I think in the end this is a fruitless logic. Few if any victims will
be compensated in the end, because a perpetrator would have little
incentive to sue in the first place for his own injuries, if he
expects to get nothing from it (and indeed, he could even make the
final insult to his victim, by specifically refusing to sue the state
for compensation because he knows that such a refusal will deprive his
victim in turn). And as I say, it would act as a cruel form of lottery
anyway - compensating only those victims whose perpetrator happens to
injure himself due to the state's failure to protect him. In fact,
that could even encourage violent attacks within prison against
heinous offenders, as inmates realise that an attack will yield
significant compensation for that offender's victim that they would
not otherwise receive.
Also, if the state could set off the compensation it pays to the
prisoner, from the criminal injuries compensation already paid to the
victim, then that would be even more perverse, because not only would
the criminal have no incentive to sue, but even if the prisoner sued
and won, the state would effectively be not paying any price at all
for their breach of the law. It would also then act simply as a
criminal fine on perpetrators, above and beyond the sentence already
imposed, with no corresponding benefit to the victim.
Post by The TodalPost by SteThat, as
Dissenter says, essentially puts prisoners in the position of having
no effective recourse to the law, and that is undesirable if we are
saying that prisoners ought to have recourse to the law, and that the
state ought to be bound by its own laws relating to the treatment of
prisoners.
I am sure there are many prisoners who don't much care for the money so long
as they have the excitement of a legal action against the establishment
which they end up winning and which will, probably, help to protect them
from further assaults (and a chap like Huntley must expect to be at risk of
being assaulted for the rest of his life).
But your logic does not withstand scrutiny. As I've shown above, the
perverse incentives that this introduces at every level, and the
capricious way in which a few "lucky" victims would be compensated,
makes a total mockery of the wider principles and goals of the law.

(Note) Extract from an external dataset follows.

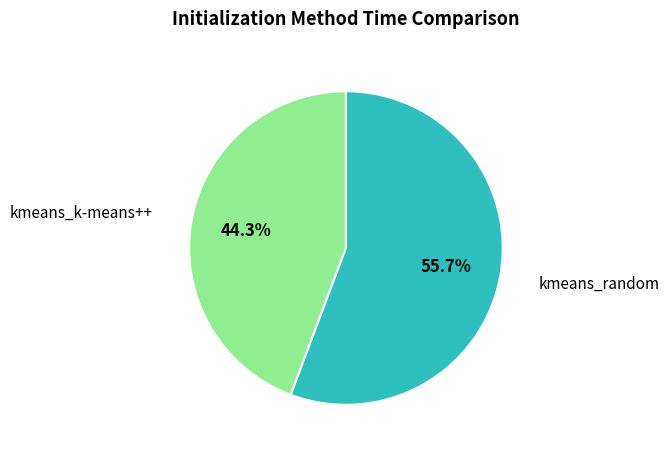

How many slices are in this pie chart?

2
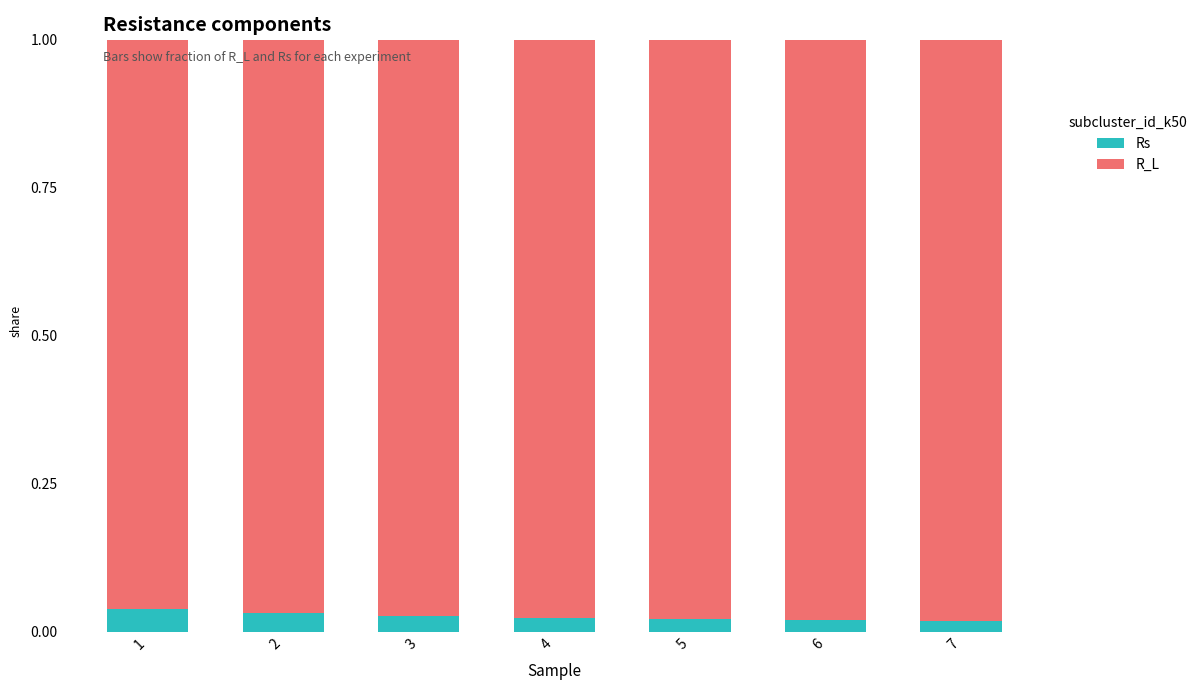

How many Rs values are between 0 and 1?

7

Post by The TodalPost by SteCertainly in the case of Iorworth Hoare, for example, his lottery win
was substantial, and was not a form of compensation for a wrong done
to him. No one has any particular interest in rapists playing or
winning the lottery, and there is certainly an argument that says he
ought to share some of his winnings with his victims if he does win.
But personally I find the notion of civil recovery distasteful anyway,
because in the vast majority of cases victims will not be able to
recover anything, and victims are effectively engaged in a lottery
themselves over whether their perpetrator will trip and fall in the
shower while in prison, thus yielding some compensation that the
victim can then seize.
You forget that if it is a crime of violence the compensation is paid to the
victim by the state, via CICA. That might of course fall short of the
damages that would be awarded in court but it is a lot better than nothing.
I don't know if the victim in the Hoare case had received a CICA award. The
rules of CICA mean that any compensation recovered from Mr Hoare would first
have to be used to repay CICA for whatever it has paid out.
Indeed.
Post by The TodalPost by SteThe effect of this compensation lottery for
victims can only aggravate the emotional wounds for those who aren't
lucky enough to recover, and the modest social benefits of
compensating those who are lucky enough to recover, is unlikely to
outweigh the various disbenefits.
I think you overstate the drawbacks.
Frankly, this whole issue is relatively small change as issues go, but
I maintain that the current arrangements are perverse.